Investing: How Do I Make Money in a Bear Market?

By: Will Hoofman

March 26, 2020

Market outlooks for 2020 from many large firms included increased global growth, higher oil prices, 10-year yields above 2%, and modest single-digit returns in the U.S. equity market. Well, it’s March, and we have negative global growth, oil prices in the $25/barrel range, an equity market that has fallen over 35% peak to trough while 10-year yields hover at 0.85%. Now, the question on everybody’s mind is, “How Do I Make Money in a Bear Market?”

We first need to know the meaning of a bear market. Bear markets are a period when the stock market (an index) declines by 20% or more from a recent high. The S&P 500 Index averages a bear market once every 6 years since 1926. The average market loss during those bear markets is just under 40%. The S&P 500 made a high at 3,393.52 on February 19th and made its low to date at 2,191.86 on March 23rd.
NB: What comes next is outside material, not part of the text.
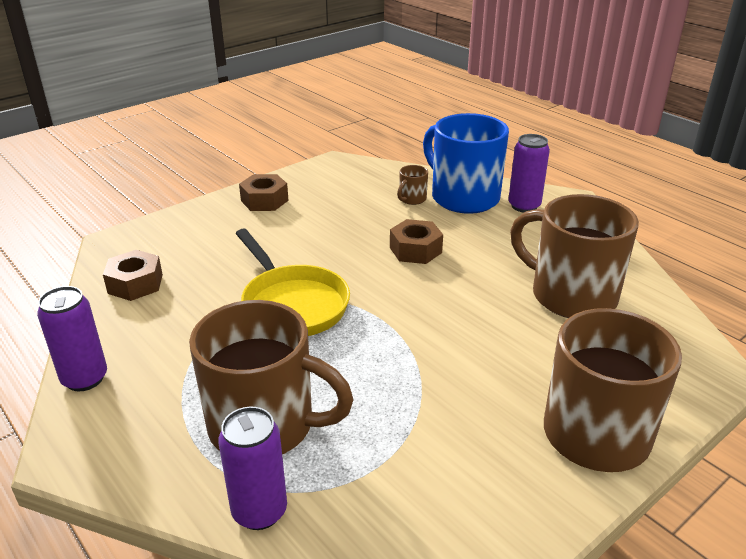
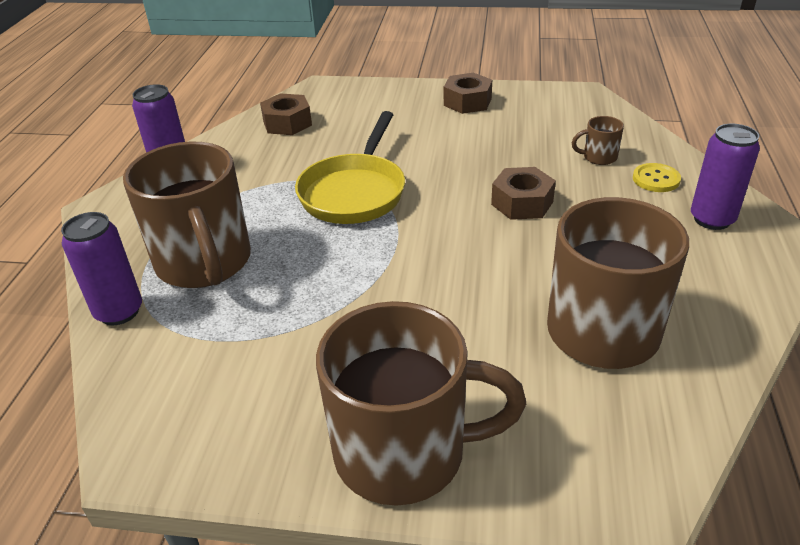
camera: 50 degrees right, 5 degrees up
blue mug [423,113,509,214] -> yellow button [633,163,681,192]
This is the fastest the S&P 500 Index has ever gone into a bear market.

Start asking yourself some questions. What was my initial asset allocation? Did I have an 80/20 portfolio or a 60/40 portfolio? What is it now? How much cash do I have on the sidelines? Has my risk tolerance changed? What is my time horizon? Make sure you ask yourself these questions before you do anything. It is very important that you do not act on your current emotions! Once you have answered these questions, it’s time to get to work.  

Historically, bear markets provide opportunities. Let’s identify why we are in the bear market and what are some reasons for how to get out of it. First, there is the coronavirus known as COVID-19. This has caused both global demand to slow along with disrupting major supply chains for most industries. Put another way, people are not spending money which means companies will start laying off employees. Secondly, Saudi Arabia and Russia have started an oil war that dropped oil prices significantly and U.S. energy companies are found in the crosshairs. Next, we have bonds at never seen before yields. The 30-Year U.S. Treasury Bond dropped below 1% briefly but stabilized around 1.4%. Finally, it’s a presidential election year. Now that we know why we are in a bear market, what have we done but what measures will help stabilize the market or potentially lead us to a recovery?
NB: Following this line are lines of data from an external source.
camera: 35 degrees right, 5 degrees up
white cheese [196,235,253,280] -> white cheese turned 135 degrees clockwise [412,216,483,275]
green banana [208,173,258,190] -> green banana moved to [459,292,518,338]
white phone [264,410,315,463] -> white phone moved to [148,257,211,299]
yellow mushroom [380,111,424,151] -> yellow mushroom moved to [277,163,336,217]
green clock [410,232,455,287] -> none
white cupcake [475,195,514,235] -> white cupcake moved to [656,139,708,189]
The Federal Reserve has stepped up big. I won’t list everything but it lowered the fed funds rate to 0%, commenced the quantitative easing program with no limit which includes commercial mortgage-backed securities, encouraged banks to use the discount window, reduced reserve requirements to zero, coordinated international action to lower pricing on the US dollar through daily liquidity swap arrangements, created a commercial paper funding facility, primary dealer credit facility, and money market fund liquidity facility which will accept municipal debt, and so on and so forth. 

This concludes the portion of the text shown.